Praeventives Retourenmanagement und Ruecksendegebuehren - Neue Studienergebnisse

Diese Studie stellte den zweiten und letzten Teil der Nacherhebung zum Retourentacho 18/19 dar, die speziell auf das präventive Retourenmanagement und das Instrument einer Rücksendegebühr eingeht.


Das präventive Retourenmanagement, also die Verhinderung und Vermeidung von Retouren, gilt manchen Experten als Königsdisziplin, weil es - sofern richtig ausgestaltet - dazu beitragen kann, die negativen ökonomischen und ökologischen Folgen von Rücksendungen zu reduzieren. Diese Studie quantifiziert das Absenkpotential einzelner Maßnahmen gegenüber dem Status quo der Retourenquote. Darüber hinaus wird erstmalig untersucht, wie Händler einer möglichen (gesetzlichen) Rücksendegebühr gegenüberstehen und welche Erfahrungen Händler gemacht haben, die bereits jetzt eine Rücksendegebühr erheben. Die Ergebnisse in Stichpunkten:

  • Die Ergebnisse zeigen, dass viele Versandhändler große Anstrengungen unternehmen, um die artikelbezogenen Retourenquoten abzusenken (bspw. bessere Artikelbeschreibungen, Abbildungen oder mehr Artikelrezensionen). Trotz dieser Anstrengungen wurden nach konservativen Schätzungen der Forschungsgruppe Retourenmanagement 2018 ca. 280 Mio. Pakete und 490 Mio. Artikel retourniert.
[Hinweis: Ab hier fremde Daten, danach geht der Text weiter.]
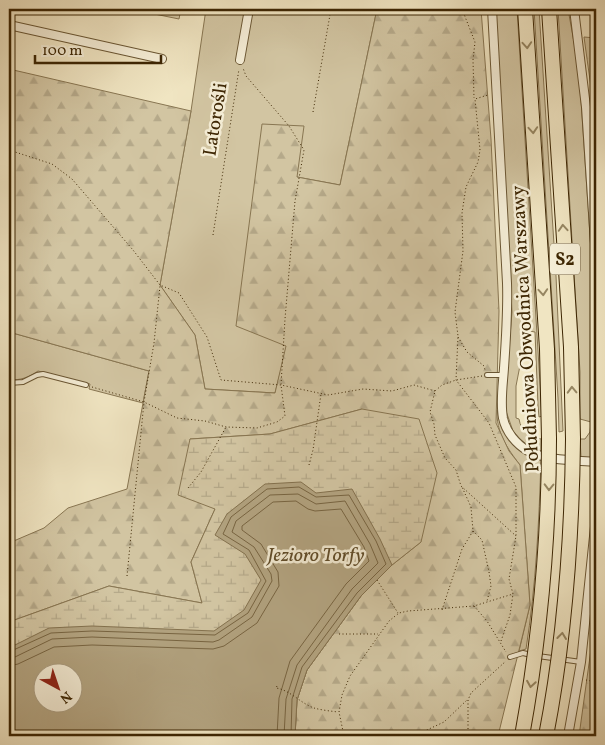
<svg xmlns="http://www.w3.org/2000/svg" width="605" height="745" font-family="Vollkorn,serif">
<defs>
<pattern id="forest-firs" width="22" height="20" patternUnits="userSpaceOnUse" patternTransform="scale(1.25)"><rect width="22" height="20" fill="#d2c5a2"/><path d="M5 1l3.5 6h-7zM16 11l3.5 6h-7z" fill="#b5a98a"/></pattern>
<pattern id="wetland-marsh" width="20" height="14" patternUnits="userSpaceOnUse" patternTransform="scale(1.25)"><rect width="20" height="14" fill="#d2c5a2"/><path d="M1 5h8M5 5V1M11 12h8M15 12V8" fill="none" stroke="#b5a98a"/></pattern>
</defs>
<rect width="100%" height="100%" fill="#f0e5c2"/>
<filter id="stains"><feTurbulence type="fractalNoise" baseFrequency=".004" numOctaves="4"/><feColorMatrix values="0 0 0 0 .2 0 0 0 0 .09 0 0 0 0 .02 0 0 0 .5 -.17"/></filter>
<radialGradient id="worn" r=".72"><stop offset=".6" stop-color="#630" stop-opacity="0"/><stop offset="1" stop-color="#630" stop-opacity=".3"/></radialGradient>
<path fill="#d2c5a2" stroke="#887652" d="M130,9h51l-2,10z
M206,9l37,5 1,-5h133l-37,176 -43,-8 -34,-53 24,222 -12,47 -70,-4 -10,-54 -35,-50 31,-174z
M495,9h22l25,407 -3,1 -1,-11 -3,-74 -11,-2v15l-8,41v32l3,1c2,13 11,16 22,20v12l-11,-4 -10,-8 -7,-8 -7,-20 -1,-15 7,-84z
M534,9h5l17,267 7,155 -4,1 -1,-34z
M558,9h10l11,61 17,257v127l-5,4 -10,-1 -1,-18h5l5,-7 1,-10 -11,-3v-47z
M9,332l140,39 -6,32 -54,-14 1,-5 -52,-13c-10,7 -17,9 -29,9z
M497,410c6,27 16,41 44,49 -2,63 -5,127 -15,190l-7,2 11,-46 -10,-140c-13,-17 -24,-33 -23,-55z"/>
<path fill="url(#forest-firs)" stroke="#887652" d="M377,9h104l10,130 8,172 -3,112 13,28 11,14 10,140 -32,131h-203l2,-36 10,-30 54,-74 31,-31 29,-23 -59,-133 -92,25 -80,5 25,70 -24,53 11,41 -93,-17 -100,36v-79l35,-15 24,-20 59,-19 22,-118 -140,-39v-263l182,42 -31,174 35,50 10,54 70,4 11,-47 -50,-20 26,-202 42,2 -7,51 43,8z
M584,37l12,1v120l-3,-56z
M596,613v123h-17z"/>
<path fill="url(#wetland-marsh)" stroke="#887652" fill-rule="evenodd" d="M362,409l57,10 18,54 -16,69 -29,23 -31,31 -54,74 -10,30 -2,36h-286v-114l100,-36 93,17 -11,-41 24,-53 -37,-14 12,-56 80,-5zM42,672h30v30h-30z"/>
<path fill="#b3a481" stroke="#84724f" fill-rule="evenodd" d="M301,482l15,11 36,-4 28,50 12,26 -31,31 -54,74 -10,30 -2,36h-286v-88l40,-20 43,-2 122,5 30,-21 17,-30 -16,-26 -30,-19 12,-21 38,-30zM42,672h30v30h-30z"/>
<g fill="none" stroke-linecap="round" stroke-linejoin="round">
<path stroke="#786542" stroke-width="1" d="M9,652l42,-19 41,-2 123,4 33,-22 18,-32 -17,-31 -26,-16 8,-17 36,-28 32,-2 17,10 33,-2 27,46 10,23 -29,29 -55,74 -10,32 -1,37
M9,658l6,-1 37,-18 40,-2 121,5 6,-2 33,-23 20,-36 -1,-7 -17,-27 -22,-15 4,-11 34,-26 28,-1 18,10 29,-3 25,43 8,19 -26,26 -55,76 -11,34 -2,37
M9,666l9,-2 36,-17 38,-2 121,4 11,-3 33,-23 22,-37 -1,-14 -17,-28 -19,-14v-4l31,-24 23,-1 12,8 7,2 26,-2 23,38 5,14 -23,23 -56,77 -11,37 -2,38"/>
<defs>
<path id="service" d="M487,375h17
M9,383l14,-1 14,-7 6,-1 43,11
M538,656l43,6
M510,657l13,-4 8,2"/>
<path id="minor" d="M492,9l15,274c1,28 -1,56 -3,85 -1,16 -4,34 -1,50 3,14 13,26 25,33 21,10 46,9 68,11
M574,9l12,98 10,151
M9,25l153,34
M240,60l9,-51
M568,736l13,-74 15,-145"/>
<path id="motorway" d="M525,9l22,340 2,90
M549,9l22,338 2,92"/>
</defs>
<use href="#service" stroke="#6a5633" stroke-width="6"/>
<use href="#minor" stroke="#6a5633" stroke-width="10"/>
<use href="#motorway" stroke="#3d2603" stroke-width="16"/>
<path stroke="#3d2603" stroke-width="1" stroke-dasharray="1 2.5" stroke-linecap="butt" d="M462,9l13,33 -2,18 1,38
M313,112l18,-103
M9,150l43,14 20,15 61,71 27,35 19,8 28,44 14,43 60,5 47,10 35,-6 29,2 22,-6 21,6
M213,235l26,-166
M458,337l9,15 17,14 1,4
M482,376l-26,4 -14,5 -7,6 -5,21 4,12 1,11 10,23 11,12 5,16 55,50
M92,387l52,15 33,16 28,3 21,6 31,1 20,-6 8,-6 -4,-31 4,-66 10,-118 9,-51 -15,-24 -43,-50 -3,-8
M309,465l4,-15 8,-56
M188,488l13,-16 25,-45
M473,531l9,9 7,32 2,14 -4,15
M127,576l17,-174 10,-59 6,-57
M377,580l21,33
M474,606l13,15 19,31
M442,610l20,-61 11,-18 -2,-24 -9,-20
M339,634h39
M501,641l9,-26 3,-21
M586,680l10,2
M277,686l-1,2c14,2 24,15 38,20 7,2 16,3 24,4
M344,736l-5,-24 3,-17 8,-19 39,-55 10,-8 9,-2 66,-5 39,-12 -4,-15 7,-43v-49l-27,-64 -33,-43 2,-44 -3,-24 8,-61 -1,-38 4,-26 12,-25 2,-12 -5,-51 13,-4
M414,736l30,-14 23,-22
M468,736v-36l3,-7 35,-32"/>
<use href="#service" stroke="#f5eed7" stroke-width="4"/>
<use href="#minor" stroke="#f5eed7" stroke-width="8"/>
<use href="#motorway" stroke="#f0e5c2" stroke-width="14"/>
<defs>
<path id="motorway-bridge" d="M522,736c18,-99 27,-197 27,-297
M546,736c19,-98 26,-197 27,-297"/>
</defs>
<use href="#motorway-bridge" stroke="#3d2603" stroke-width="16" stroke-linecap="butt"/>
<use href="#motorway-bridge" stroke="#f0e5c2" stroke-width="14"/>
</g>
<defs><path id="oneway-chevron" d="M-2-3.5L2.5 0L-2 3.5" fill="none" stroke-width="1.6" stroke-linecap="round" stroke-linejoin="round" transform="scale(1.25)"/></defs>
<g stroke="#968662">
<use href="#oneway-chevron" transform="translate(527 45) rotate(86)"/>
<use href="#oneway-chevron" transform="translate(533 130) rotate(86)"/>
<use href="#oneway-chevron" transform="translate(563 228) rotate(-94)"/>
<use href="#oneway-chevron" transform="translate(543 292) rotate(86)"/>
<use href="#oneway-chevron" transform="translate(572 390) rotate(-92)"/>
<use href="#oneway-chevron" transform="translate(549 487) rotate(91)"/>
<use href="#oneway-chevron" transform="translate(562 636) rotate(-83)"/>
<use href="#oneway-chevron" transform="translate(531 684) rotate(99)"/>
</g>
<g text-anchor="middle" stroke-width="5" stroke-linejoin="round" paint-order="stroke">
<rect fill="#f5eed7" stroke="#746243" stroke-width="1" x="550" y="243.5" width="30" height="31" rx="4"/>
<g font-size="18" font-weight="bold" fill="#3d2603">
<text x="565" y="265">S2</text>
</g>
<g font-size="19" fill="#3d2603" stroke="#f5eed7">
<text transform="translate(214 119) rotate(-81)" y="7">Latorośli</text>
<text transform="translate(524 329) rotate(-93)" y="7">Południowa Obwodnica Warszawy</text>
</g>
<g font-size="20" font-style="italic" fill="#604c29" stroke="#f5eed7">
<text x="316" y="561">Jezioro Torfy</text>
</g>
</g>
<rect width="605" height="745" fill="none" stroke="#f0e5c2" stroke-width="30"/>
<rect x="10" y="10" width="585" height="725" fill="none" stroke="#3d2603" stroke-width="2.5"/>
<rect x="15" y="15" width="575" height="715" fill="none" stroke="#3d2603"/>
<g transform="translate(58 688) rotate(140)"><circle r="24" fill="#f5eed7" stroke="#ab9e82"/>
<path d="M0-4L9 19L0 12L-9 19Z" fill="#8f2418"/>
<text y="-8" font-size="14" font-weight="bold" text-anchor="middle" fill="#3d2603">N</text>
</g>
<path d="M35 55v8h126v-8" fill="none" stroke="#3d2603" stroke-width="2.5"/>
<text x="42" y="55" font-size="15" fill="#3d2603" stroke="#f5eed7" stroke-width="4" paint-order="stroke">100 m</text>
<rect width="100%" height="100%" filter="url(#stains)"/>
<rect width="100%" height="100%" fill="url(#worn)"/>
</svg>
  • Großes Potenzial, um die Retourenquoten und damit die Menge der retournierten Artikel weiter abzusenken, messen die befragten Fashion-Händler (1) einer funktionierenden Online-Größenberatung und (2) der Einführung von für alle Hersteller verbindlichen Größenangaben bei.
    • Im Bereich der Online-Größenberatung teilt die Forschungsgruppe Retourenmanagement die Einschätzung der Studienteilnehmer. Durch Datenanalyse, künstliche Intelligenz und den Einbezug bereits vorhandener Alltagstechnologien (bspw. Handykamera zur Körpervermessung) werden zukünftig signifikante Einsparpotenziale realisiert werden können - sofern die Händler und Kunden die Technologien auch einsetzen.
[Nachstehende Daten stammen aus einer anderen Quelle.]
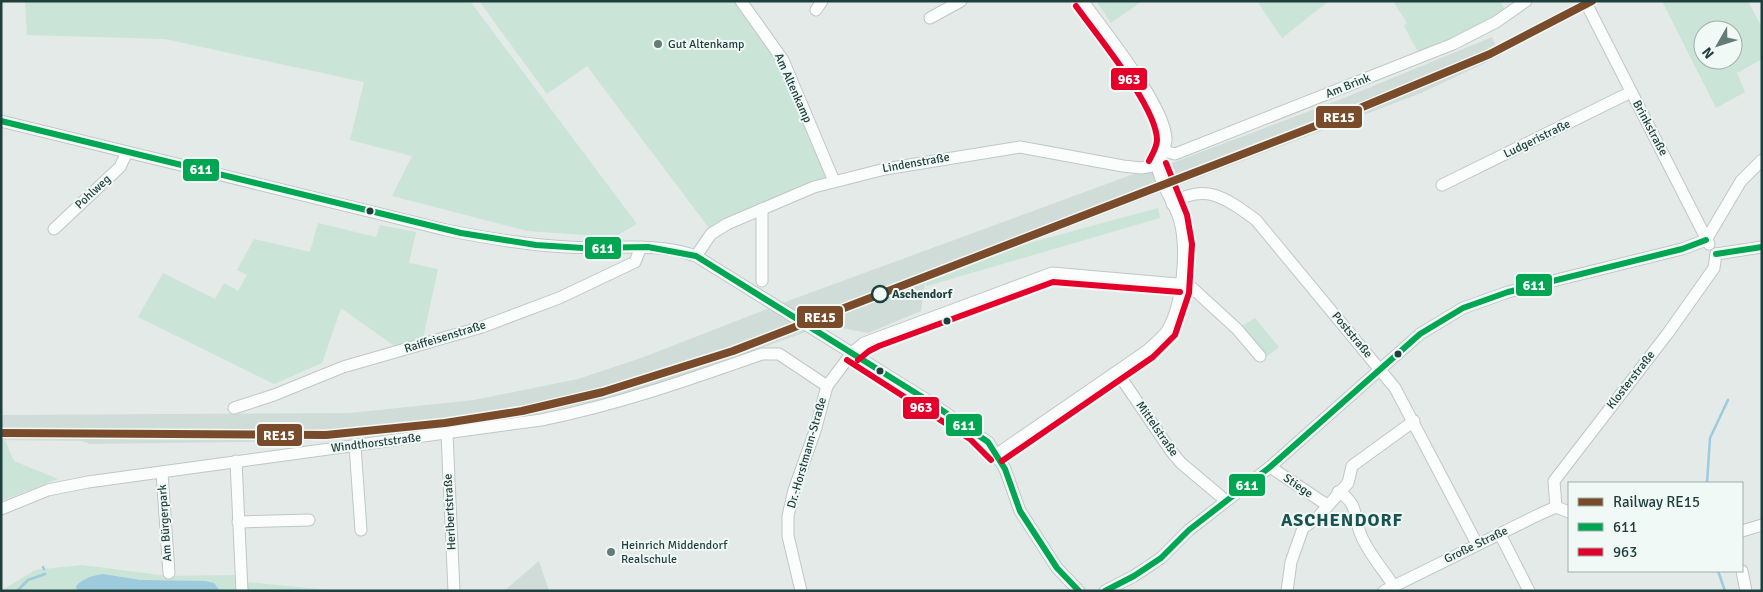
<svg xmlns="http://www.w3.org/2000/svg" width="1763" height="592" font-family="Signika,sans-serif">
<rect width="100%" height="100%" fill="#e3eae8"/>
<g fill="#d0dcd8">
<polygon points="1492,37 1500,56 1421,93 925,282 921,311 868,333 826,325 636,392 492,423 305,441 90,444 82,441 1,440 1,415 350,413 474,400 578,379 641,358 788,301 1131,175 1172,163 1339,100"/>
<polygon points="539,561 549,591 504,591"/>
</g>
<g fill="#cae4d7" fill-rule="evenodd">
<polygon points="25,1 470,1 637,224 614,237 527,231 392,196 412,156 350,140 364,82 165,39 27,35"/>
<polygon points="479,1 734,1 778,63 827,177 731,217 712,232 587,66 547,94"/>
<polygon points="1096,1 1142,1 1111,23"/>
<polygon points="1257,1 1329,1 1282,38"/>
<polygon points="1393,1 1500,1 1506,12 1476,28 1418,52 1404,26 1407,23"/>
<path d="M1662,1H1748L1762,28V59L1737,73L1745,92L1716,108ZM1703,30H1733V60H1703Z"/>
<polygon points="1158,208 1160,218 927,286 925,283 1029,243"/>
<polygon points="318,223 376,237 380,225 416,232 409,263 438,269 423,338 396,347 341,308 322,363 274,384 138,317 163,273 215,299 224,283 238,291 247,275 237,270 254,239 310,252"/>
<polygon points="1255,318 1279,347 1266,357 1242,326"/>
<polygon points="1,440 5,440 14,461 58,479 1,501"/>
<polygon points="82,565 167,576 234,575 247,582 339,591 1,591 35,570"/>
</g>
<path fill="#9ecadd" d="M103,574L140,580L205,581L214,583L220,591H77L76,586C84,578 92,576 103,574Z"/>
<g fill="none" stroke-linecap="round" stroke-linejoin="round">
<g stroke="#9ecadd" stroke-width="2.5">
<polyline points="1707,483 1710,438 1728,400"/>
<polyline points="43,567 44,569"/>
<polyline points="1718,571 1725,591"/>
<polyline points="17,591 28,580 45,574"/>
</g>
<defs>
<g id="minor">
<polyline points="741,1 783,60 834,181"/>
<path d="M1083,1C1103,30 1165,105 1166,139C1166,145 1163,151 1161,157"/>
<polyline points="1585,1 1709,244"/>
<polyline points="816,10 822,1"/>
<polyline points="930,18 961,1"/>
<path d="M1,121L446,230C486,238 526,245 567,247C611,250 654,241 696,256L927,400L988,442L1005,469L1020,511L1057,568L1079,591"/>
<polyline points="1164,151 1175,154 1453,44 1496,22 1526,1"/>
<polyline points="1442,185 1631,92"/>
<path d="M1172,204C1206,181 1228,200 1256,220L1395,388L1477,544"/>
<polyline points="54,229 120,167 127,152"/>
<polyline points="1706,240 1741,181 1762,160"/>
<polyline points="1716,254 1762,247"/>
<polyline points="696,256 711,234 727,224 814,187 885,169 1020,147 1123,166 1141,168 1157,165"/>
<polyline points="762,281 762,209"/>
<polyline points="1117,372 1171,451 1181,463 1225,500"/>
<polyline points="234,408 274,395 343,367 482,327 559,298 635,262 641,247"/>
<polyline points="447,434 454,591"/>
<polyline points="355,446 361,530"/>
<path d="M997,454L1148,350C1154,344 1162,338 1167,331C1183,305 1188,247 1179,218C1173,199 1160,185 1157,165"/>
<polyline points="236,461 242,591"/>
<polyline points="1270,467 1327,505"/>
<polyline points="162,473 169,573"/>
<path d="M1338,492C1359,502 1354,520 1361,535C1368,553 1383,569 1393,585"/>
<polyline points="1556,507 1554,481 1668,333 1714,268 1716,254"/>
<path d="M1,509L48,490L88,482L541,420C617,405 688,380 762,354H779L827,386"/>
<polyline points="238,522 309,520"/>
<polyline points="1742,531 1762,525"/>
<polyline points="1500,534 1529,591"/>
<polyline points="1742,571 1746,591"/>
<polyline points="801,591 788,536 788,516 794,490 815,431 827,386 852,353 864,343 1052,273 1189,285 1237,329 1260,356"/>
<polyline points="1105,591 1134,576 1161,558 1189,530 1270,467 1420,334 1463,308 1508,292 1682,249 1706,240"/>
<polyline points="1287,591 1291,562 1303,528 1318,517 1348,483 1352,466 1414,421"/>
<polyline points="1384,591 1540,514 1556,507 1569,512"/>
</g>
</defs>
<use href="#minor" stroke="#c0c7c5" stroke-width="13"/>
<use href="#minor" stroke="#fbfcfc" stroke-width="11"/>
<defs>
<g id="bus-1">
<polyline points="1,121 461,233 536,245 583,248 648,247 696,256 927,400 988,442 1005,469 1020,511 1057,568 1079,591"/>
<polyline points="1716,254 1762,247"/>
<polyline points="1105,591 1134,576 1161,558 1189,530 1270,467 1420,334 1463,308 1508,292 1682,249 1706,240"/>
</g>
<g id="bus-2">
<path d="M1076,6C1096,34 1157,107 1157,140C1157,147 1152,155 1149,161"/>
<polyline points="847,360 970,439 991,460"/>
<polyline points="858,360 869,351 879,346 1053,282 1180,292"/>
<polyline points="1002,461 1153,357 1175,335 1189,293 1192,244 1187,215 1166,163"/>
</g>
</defs>
<use href="#bus-1" stroke="#f1f9f6" stroke-width="10"/>
<use href="#bus-2" stroke="#f1f9f6" stroke-width="10"/>
<use href="#bus-1" stroke="#00a651" stroke-width="6"/>
<use href="#bus-2" stroke="#e4002b" stroke-width="6"/>
<defs>
<polyline id="rail-1" points="1,433 326,435 445,423 522,411 603,392 733,351 1336,118 1490,54 1592,1"/>
</defs>
<use href="#rail-1" stroke="#f1f9f6" stroke-width="11"/>
<use href="#rail-1" stroke="#7a4b2a" stroke-width="8"/>
</g>
<g fill="#647b78" stroke="#f1f9f6" stroke-width="2">
<circle cx="658" cy="44" r="5"/>
<circle cx="611" cy="552" r="5"/>
</g>
<g fill="#1f3f3c" stroke="#f1f9f6" stroke-width="2">
<circle cx="370" cy="211" r="4.5"/>
<circle cx="947" cy="321" r="4.5"/>
<circle cx="1398" cy="354" r="4.5"/>
<circle cx="880" cy="371" r="4.5"/>
</g>
<circle fill="#f1f9f6" stroke="#1f3f3c" stroke-width="2.5" cx="880" cy="294" r="8"/>
<g text-anchor="middle" dominant-baseline="central" stroke-width="4" stroke-linejoin="round" paint-order="stroke">
<g font-size="12" fill="#1f3f3c" stroke="#f1f9f6" text-anchor="start">
<text x="668" y="44">Gut Altenkamp</text>
<text x="621" y="545">Heinrich Middendorf<tspan x="621" dy="14">Realschule</tspan></text>
</g>
<g font-size="12" fill="#1f3f3c" stroke="#f1f9f6">
<text transform="translate(1348 86) rotate(-22)">Am Brink</text>
<text transform="translate(793 88) rotate(66)">Am Altenkamp</text>
<text transform="translate(1650 128) rotate(62)">Brinkstraße</text>
<text transform="translate(1537 139) rotate(-26)">Ludgeristraße</text>
<text transform="translate(916 163) rotate(-10)">Lindenstraße</text>
<text transform="translate(93 192) rotate(-43)">Pohlweg</text>
<text transform="translate(1352 335) rotate(50)">Poststraße</text>
<text transform="translate(445 337) rotate(-17)">Raiffeisenstraße</text>
<text transform="translate(1631 380) rotate(-52)">Klosterstraße</text>
<text transform="translate(1157 429) rotate(55)">Mittelstraße</text>
<text transform="translate(376 443) rotate(-7)">Windthorststraße</text>
<text transform="translate(807 453) rotate(-74)">Dr.-Horstmann-Straße</text>
<text transform="translate(1298 486) rotate(34)">Stiege</text>
<text transform="translate(450 512) rotate(-93)">Heribertstraße</text>
<text transform="translate(165 523) rotate(-94)">Am Bürgerpark</text>
<text transform="translate(1476 545) rotate(-26)">Große Straße</text>
</g>
<g font-size="12" font-weight="bold" fill="#1f3f3c" stroke="#f1f9f6" text-anchor="start">
<text x="892" y="294">Aschendorf</text>
</g>
<g font-size="18" font-weight="bold" letter-spacing="1" fill="#18534f" stroke="#f1f9f6">
<text x="1342" y="520">ASCHENDORF</text>
</g>
</g>
<g stroke="#f1f9f6" stroke-width="2">
<rect x="1110" y="67" width="38" height="24" rx="5" fill="#e4002b"/>
<rect x="1315" y="105" width="48" height="24" rx="5" fill="#7a4b2a"/>
<rect x="182" y="158" width="38" height="24" rx="5" fill="#00a651"/>
<rect x="584" y="236" width="38" height="24" rx="5" fill="#00a651"/>
<rect x="1515" y="273" width="38" height="24" rx="5" fill="#00a651"/>
<rect x="796" y="305" width="48" height="24" rx="5" fill="#7a4b2a"/>
<rect x="902" y="396" width="38" height="24" rx="5" fill="#e4002b"/>
<rect x="945" y="413" width="38" height="24" rx="5" fill="#00a651"/>
<rect x="256" y="423" width="47" height="24" rx="5" fill="#7a4b2a"/>
<rect x="1228" y="473" width="38" height="24" rx="5" fill="#00a651"/>
</g>
<g font-size="14" text-anchor="middle" font-weight="bold" fill="#fff">
<text x="1129" y="84">963</text>
<text x="1339" y="122">RE15</text>
<text x="201" y="174">611</text>
<text x="603" y="253">611</text>
<text x="1534" y="290">611</text>
<text x="820" y="322">RE15</text>
<text x="921" y="412">963</text>
<text x="964" y="430">611</text>
<text x="279" y="440">RE15</text>
<text x="1247" y="490">611</text>
</g>
<rect width="1763" height="592" fill="none" stroke="#1f3f3c" stroke-width="5"/>
<rect x="1568" y="482" width="175" height="90" fill="#f1f9f6" stroke="#9dafac"/>
<rect x="1578" y="498" width="25" height="8" fill="#7a4b2a" stroke="#9dafac"/>
<text x="1613" y="507" font-size="15" fill="#1f3f3c">Railway RE15</text>
<rect x="1578" y="523" width="25" height="8" fill="#00a651" stroke="#9dafac"/>
<text x="1613" y="532" font-size="15" fill="#1f3f3c">611</text>
<rect x="1578" y="548" width="25" height="8" fill="#e4002b" stroke="#9dafac"/>
<text x="1613" y="557" font-size="15" fill="#1f3f3c">963</text>
<g transform="translate(1718 45) rotate(231)"><circle r="24" fill="#f1f9f6" stroke="#9dafac"/>
<path d="M0-4L9 19L0 12L-9 19Z" fill="#647b78"/>
<text y="-8" font-size="14" font-weight="bold" text-anchor="middle" fill="#1f3f3c">N</text>
</g>
</svg>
    • Größenangaben sind aktuell wie ungeschützte Berufsbezeichnungen: bedingt aussagekräftig und zum Teil irreführend. Dadurch kommt es zu unnötigen Retouren und damit einer Verschwendung von Ressourcen. Dies ist allerdings nicht auf die Händler, sondern auf die (Marken-)Hersteller zurückzuführen. Die Einführung von verbindlichen, genormten Größenangaben können einzelne Marktteilnehmer nicht leisten. Stattdessen würde es eine übergeordnete (ggf. politisch geführte) Koordinationsanstrengung erfordern.

    • Auf der Basis der gemachten Angaben schätzt die Forschungsgruppe Retourenmanagement das maximale Einsparpotenzial der auf größenbedingte Retouren abzielenden Maßnahmen auf 25 % der Retouren im Gesamtmarkt. Dies entspricht etwa 120 Mio. retournierten Artikeln.

    • Warum nicht mehr?
      • Es existieren zahlreiche weitere Retourengründe (Materialbeschaffenheit, Farben, Preisänderungen etc.) und Warengruppen ohne Größenbezug.

      • Teilweise setzen die Händler bereits ähnliche Instrumente ein (Beispiele siehe unten: Fitfinder bei Sportscheck, Amazon). Gefragt wurde in der Studie nur nach dem zusätzlichen Absenkpotenzial. Außerdem nutzt nur ein Teil der Kunden diese und die Händler gehen zurückhaltend damit um (freiwillige Nutzung, dezente Platzierung), weil sie den Abbruch einer Bestellung mehr fürchten als eine Retoure.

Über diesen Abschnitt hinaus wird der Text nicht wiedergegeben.